■ Task 1 ■
What is the dollar amount of the new National Endowment for the Humanities grant, according to the article on the Digital Library of Georgia?
■ Task 2 ■
Name every person mentioned by name in the article on the Digital Library of Georgia.

■ Source text ■

Here’s the problem with microfilm: Everybody hates it.

It is cumbersome to use. You must physically load a reel onto a balky machine and laboriously search for the information you desire. Machines break, with few technicians to fix them.

Housed at the University of Georgia, the Digital Library of Georgia has, over the last 70 years, committed 20 million newspaper pages to plastic reels, from publications as old as the Revolutionary War.

But that will end next year.

“We’re going to stop microfilming at the end of this fiscal year, and the reason we’re doing that is nobody likes using microfilm,” said Sheila McAlister, director of the Digital Library of Georgia.

Instead the DLG will focus on scanning print products directly into digital form, and collecting “born-digital” files from newspapers that publish online.

A new $302,070 grant from the National Endowment for the Humanities will help. The money will go toward digitizing 100,000 pages of newspapers published during the Jim Crow and early civil rights eras. This will raise to 420,000 the number of Georgia pages digitized through the NEH National Digital Newspaper Program, all accessible through the Galileo system.

All told, the DLG has posted 3.1 million newspaper pages online, though that’s a drop in the bucket compared to the pages that are trapped in microfilm and yet to be scanned.

The DLG has put other historic accounts online, including the personal papers of such political figures as Richard B. Russell and Herman Talmadge. But newspapers, said McAlister, offer a unique view of the lives of Georgians.

■ Stored data entries ■
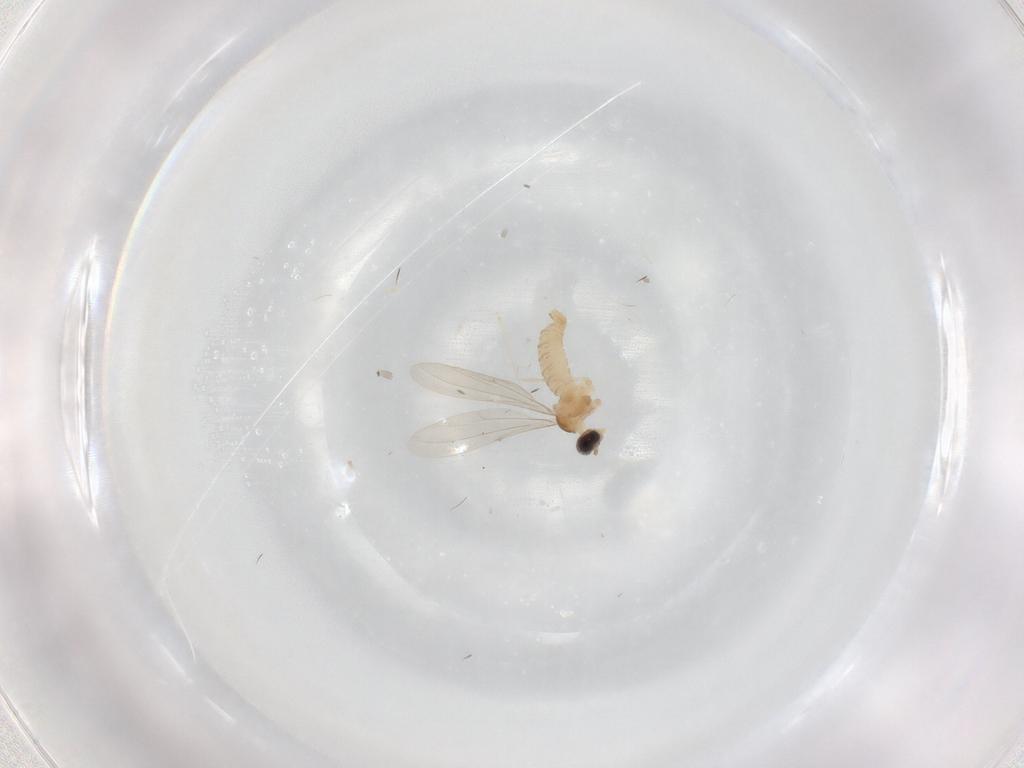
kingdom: Animalia
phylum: Arthropoda
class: Insecta
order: Diptera
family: Cecidomyiidae
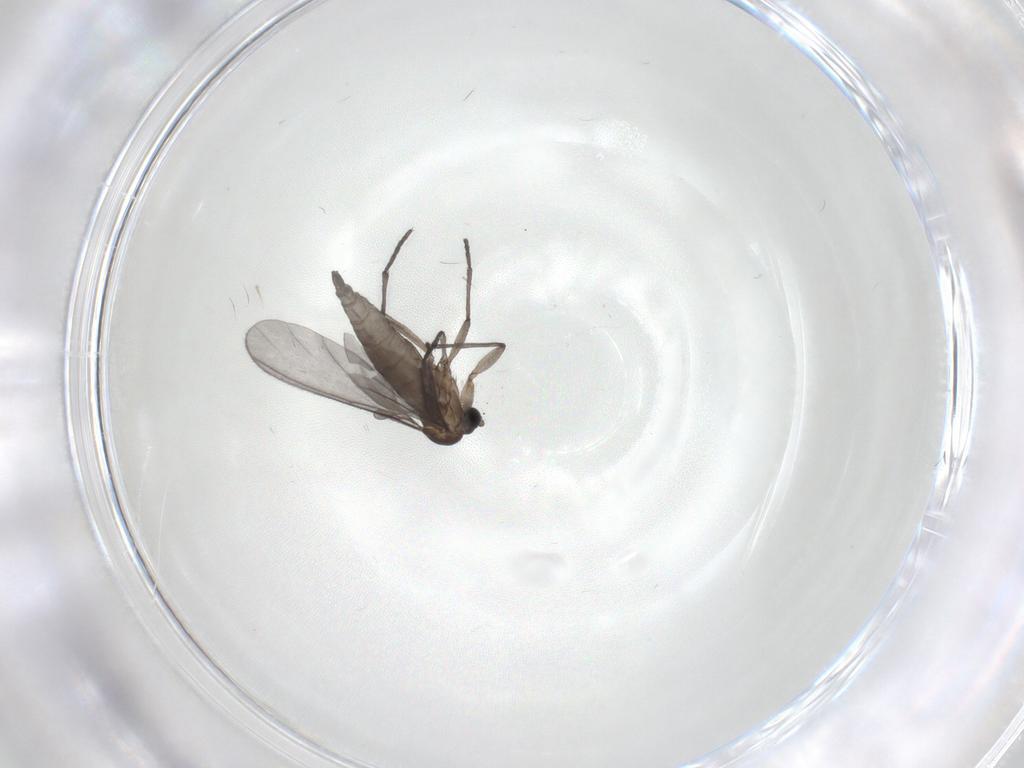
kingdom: Animalia
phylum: Arthropoda
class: Insecta
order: Diptera
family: Sciaridae
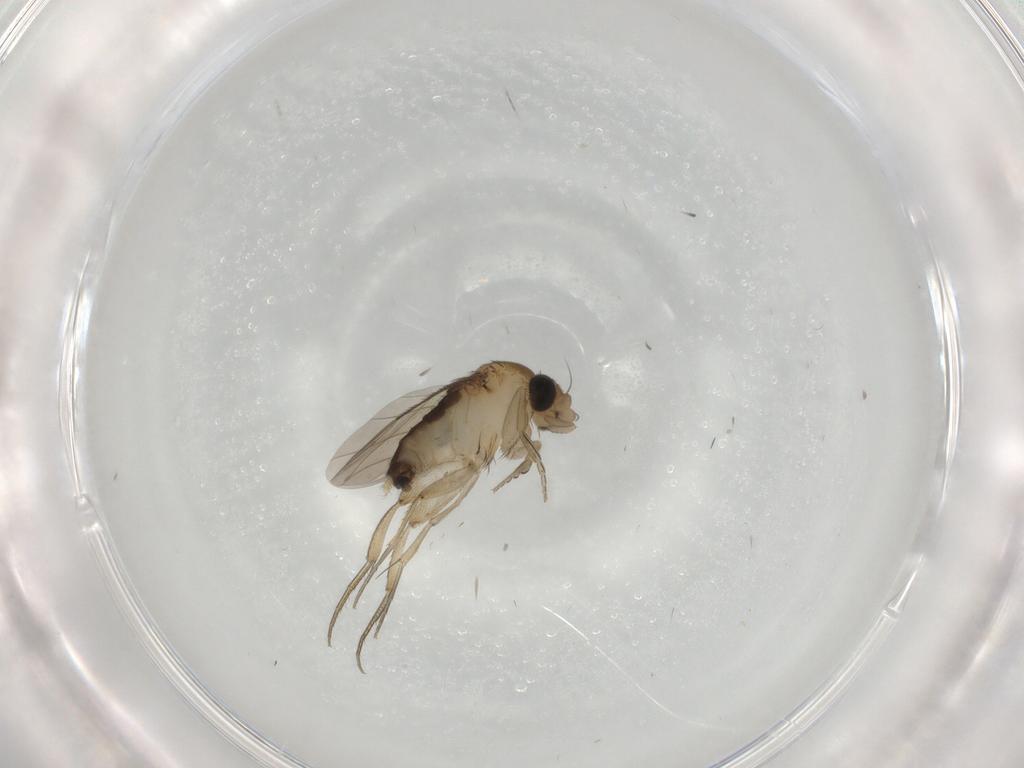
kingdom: Animalia
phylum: Arthropoda
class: Insecta
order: Diptera
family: Phoridae
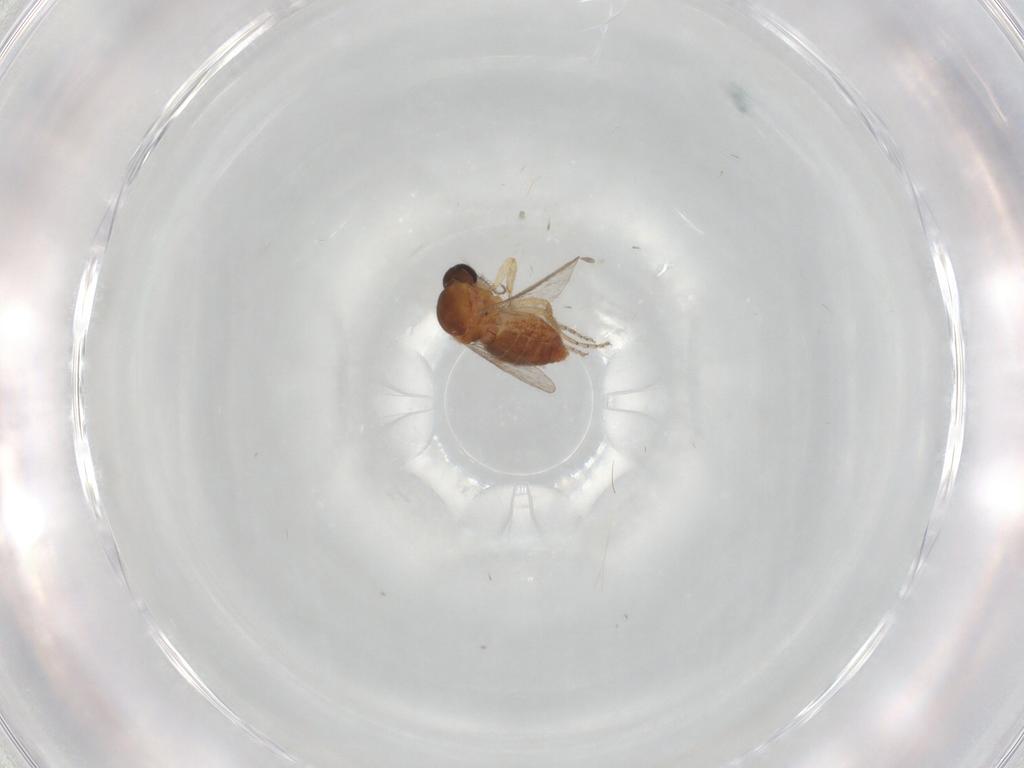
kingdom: Animalia
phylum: Arthropoda
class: Insecta
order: Diptera
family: Ceratopogonidae
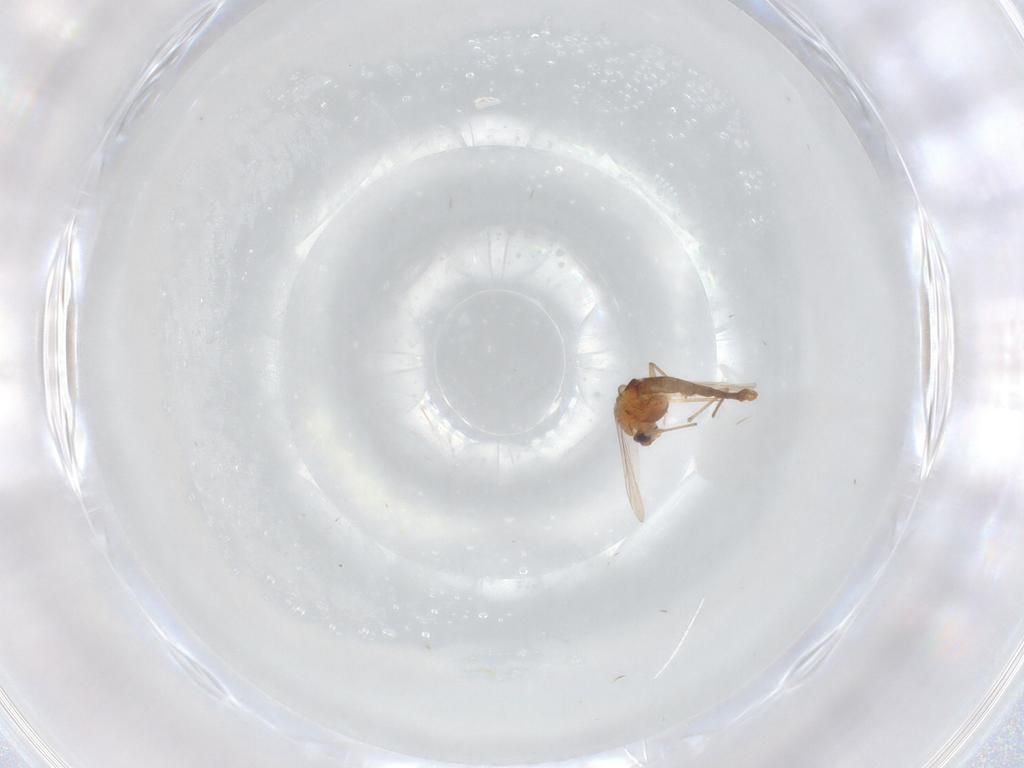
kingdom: Animalia
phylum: Arthropoda
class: Insecta
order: Diptera
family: Chironomidae
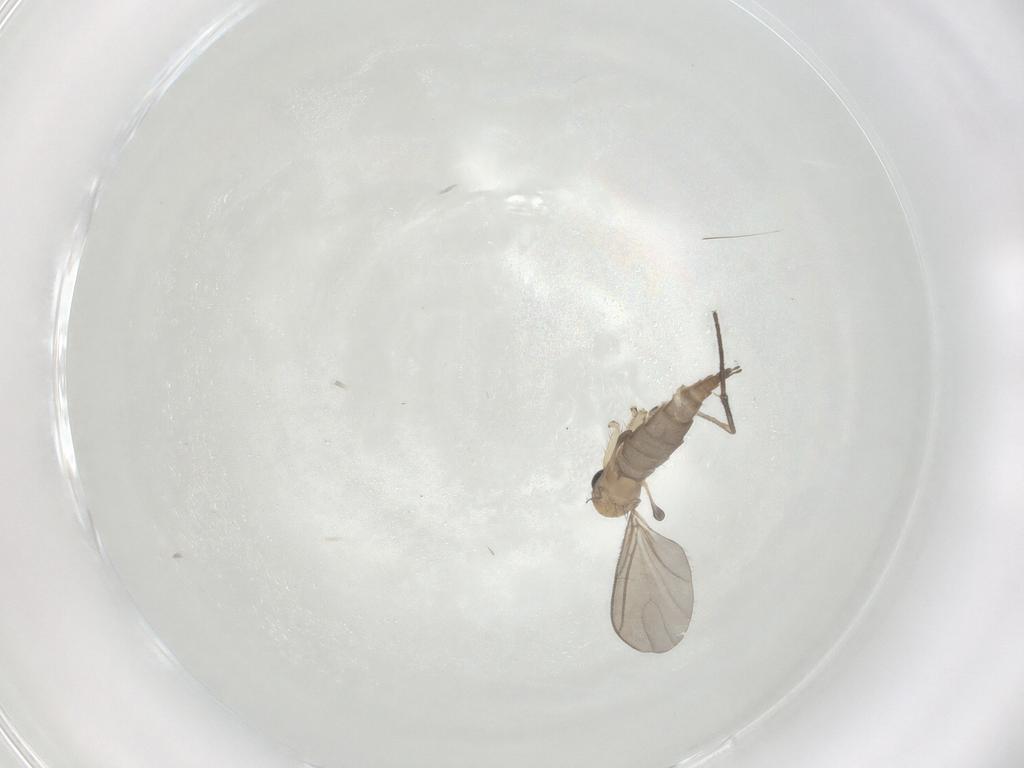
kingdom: Animalia
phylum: Arthropoda
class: Insecta
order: Diptera
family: Sciaridae
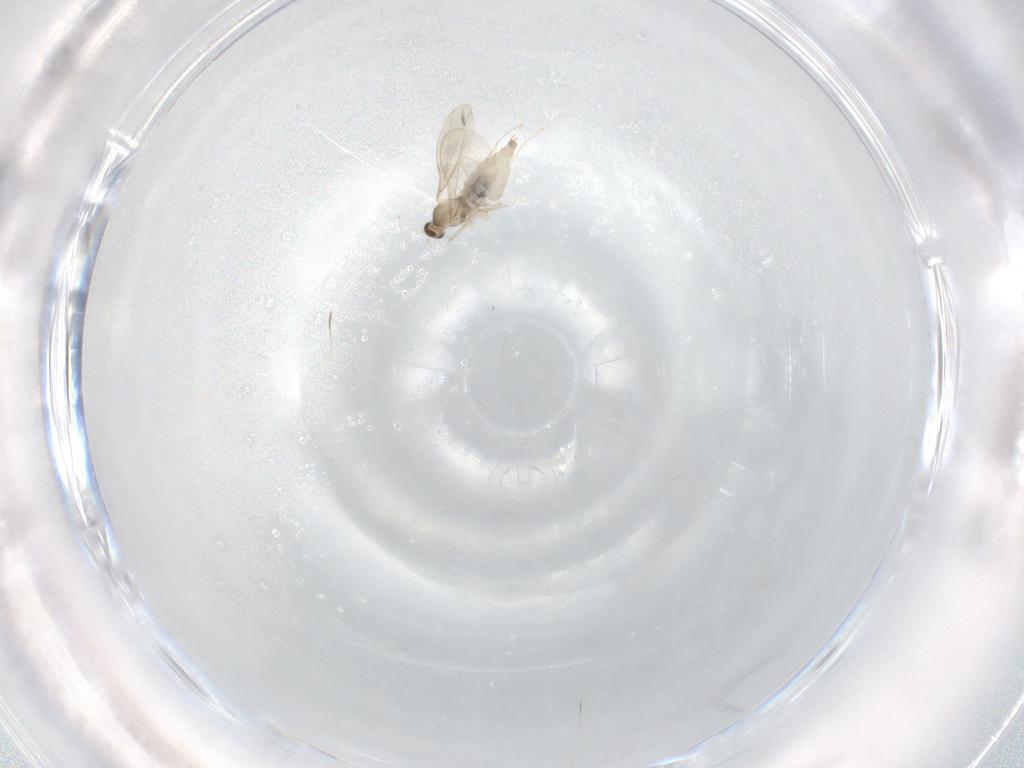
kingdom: Animalia
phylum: Arthropoda
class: Insecta
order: Diptera
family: Cecidomyiidae
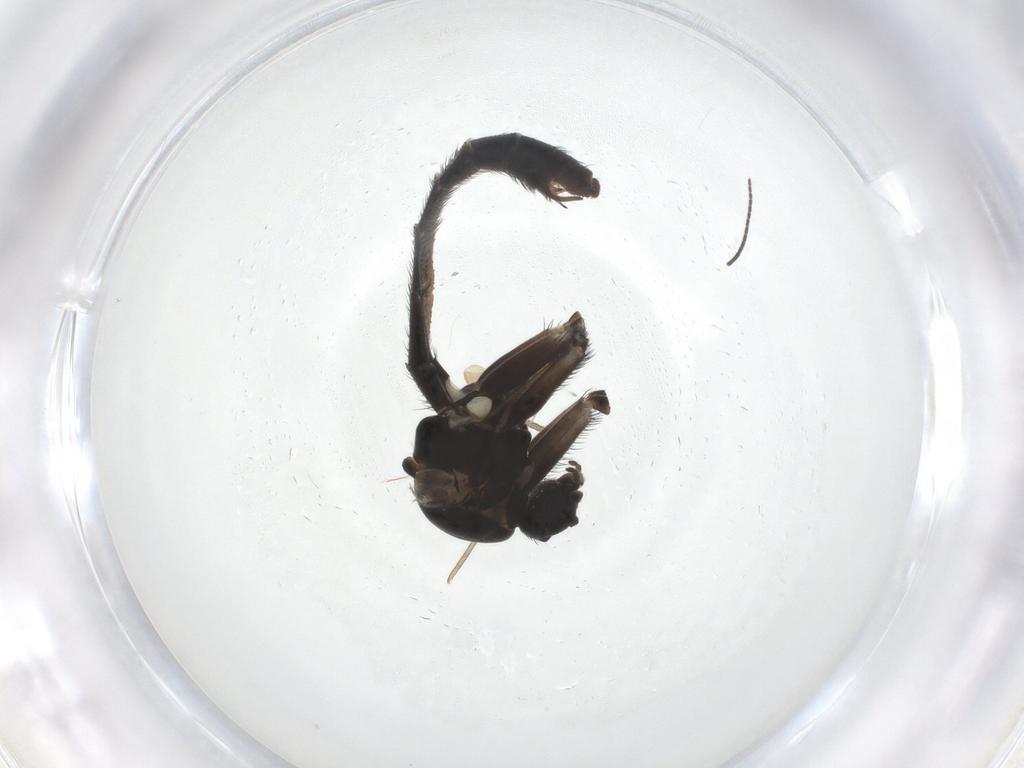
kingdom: Animalia
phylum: Arthropoda
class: Insecta
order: Diptera
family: Sciaridae
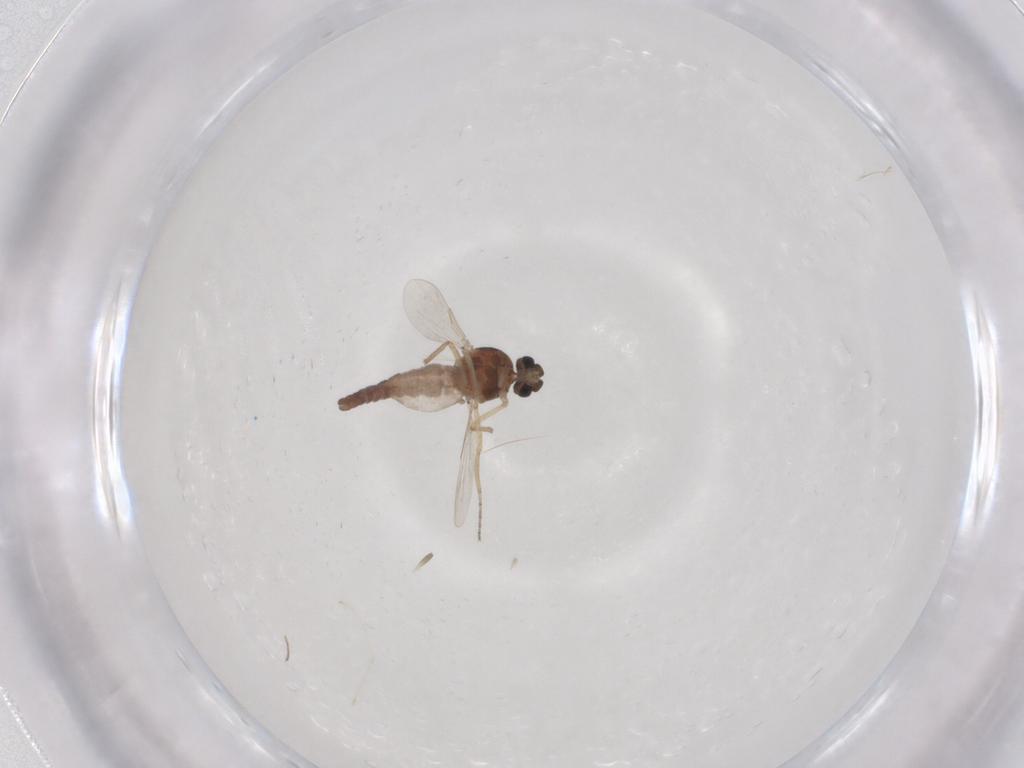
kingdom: Animalia
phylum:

■ Expected answer 1 ■
$302,070

■ Expected answer 2 ■
Sheila McAlister, Richard B. Russell, Herman Talmadge